Q: A monochromatic light of wavelength λ is incident on an isolated metallic sphere of radius a , then threshold wavelength is λ_{0} which is larger than λ . Find the number of Photoelectron emitted before the emission of photo electrons stops.

Sol: As the metallic sphere is isolated, it becomes positively charged when electrons are ejected from it.

There is an extra attractive force on the photoelectrons. If the potential of the sphere is raised to V, the electron should have a minimum energy W + eV to be able to come out.
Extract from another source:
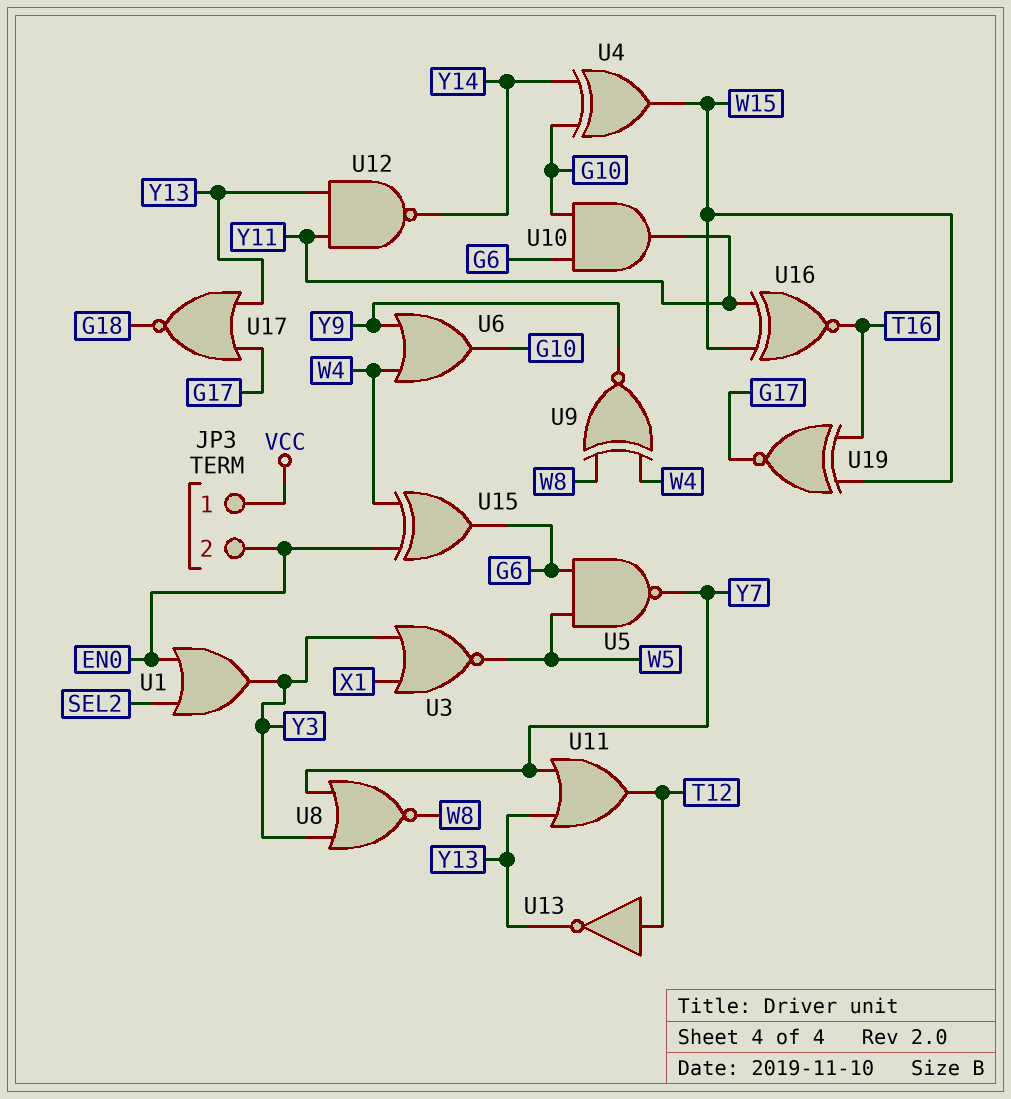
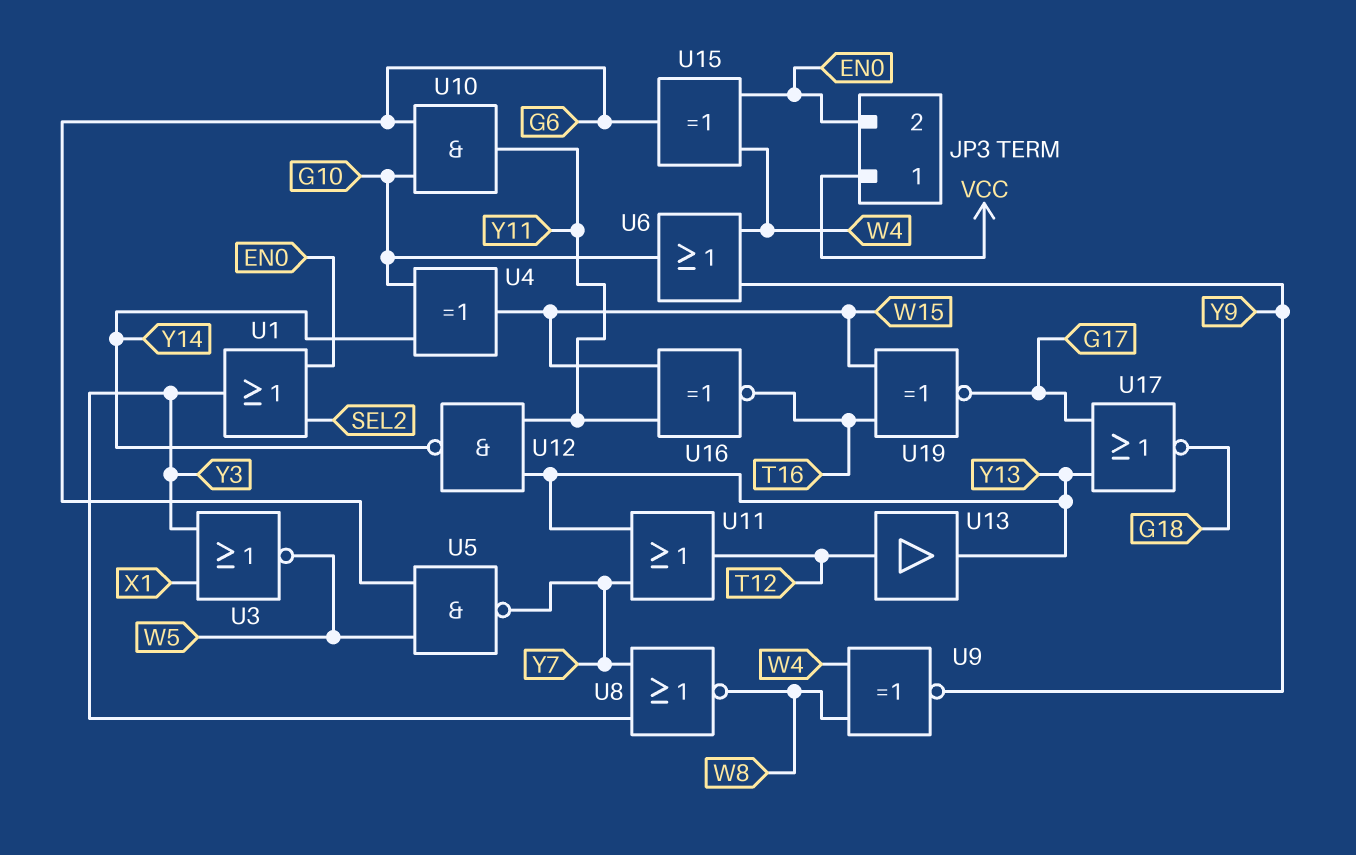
U13: NOT (in T12, out Y13) -> buffer (in T12, out Y13)

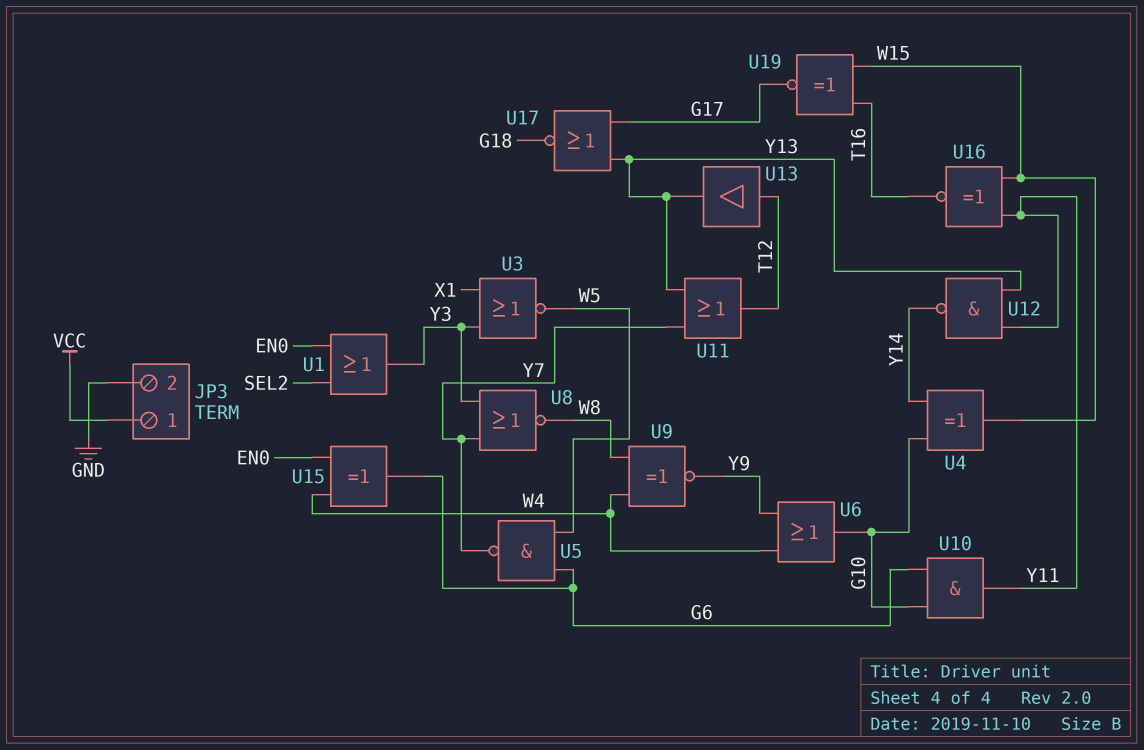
JP3 pin 2: EN0 -> GND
Thus, emission of photoelectrons will stop when.

$\large \frac{h c}{\lambda} = W_0 + e V $

$\large \frac{h c}{\lambda} = \frac{h c}{\lambda_0} + e V $

$\large V = \frac{h c}{e}(\frac{1}{\lambda}-\frac{1}{\lambda_0}) $

The charge on the sphere needed to take its potential to V is Q = (4 π ε_{o} a) V

The number of electrons emitted is, therefore,

$\large n = \frac{Q}{e} = \frac{4\pi \epsilon_0 a V}{e}$

$\large n = \frac{4\pi \epsilon_0 a h c}{e^2} (\frac{1}{\lambda}-\frac{1}{\lambda_0}) $